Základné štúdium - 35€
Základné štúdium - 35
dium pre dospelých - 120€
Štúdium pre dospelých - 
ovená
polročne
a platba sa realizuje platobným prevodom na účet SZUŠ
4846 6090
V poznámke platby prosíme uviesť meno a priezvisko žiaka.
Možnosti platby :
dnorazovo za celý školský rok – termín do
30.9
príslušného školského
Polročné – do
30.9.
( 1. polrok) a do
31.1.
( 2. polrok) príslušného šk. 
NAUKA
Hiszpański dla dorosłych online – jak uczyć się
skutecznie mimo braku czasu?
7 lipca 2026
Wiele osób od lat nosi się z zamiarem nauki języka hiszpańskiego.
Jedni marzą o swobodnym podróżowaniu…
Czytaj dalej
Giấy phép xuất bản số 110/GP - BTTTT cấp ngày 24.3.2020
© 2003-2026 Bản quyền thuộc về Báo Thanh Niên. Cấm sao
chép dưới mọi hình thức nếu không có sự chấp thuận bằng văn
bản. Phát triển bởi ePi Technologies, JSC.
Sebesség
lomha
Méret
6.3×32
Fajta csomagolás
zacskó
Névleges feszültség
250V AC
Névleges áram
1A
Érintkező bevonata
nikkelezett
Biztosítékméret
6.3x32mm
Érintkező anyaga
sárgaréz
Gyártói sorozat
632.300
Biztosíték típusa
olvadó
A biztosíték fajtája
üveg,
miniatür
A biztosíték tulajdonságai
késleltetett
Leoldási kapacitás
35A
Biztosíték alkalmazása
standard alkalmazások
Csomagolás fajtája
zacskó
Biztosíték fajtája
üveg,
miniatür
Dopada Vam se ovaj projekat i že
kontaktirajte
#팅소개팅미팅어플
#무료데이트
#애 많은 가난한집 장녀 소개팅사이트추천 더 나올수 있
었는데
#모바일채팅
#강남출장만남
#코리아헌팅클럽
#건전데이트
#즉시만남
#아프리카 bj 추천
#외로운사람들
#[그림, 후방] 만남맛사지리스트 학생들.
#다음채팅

▶ **Task goal**: The lines to return are those in the material above that hold "Érintkező".

▶ **Problem solution**:
Érintkező bevonata
Érintkező anyaga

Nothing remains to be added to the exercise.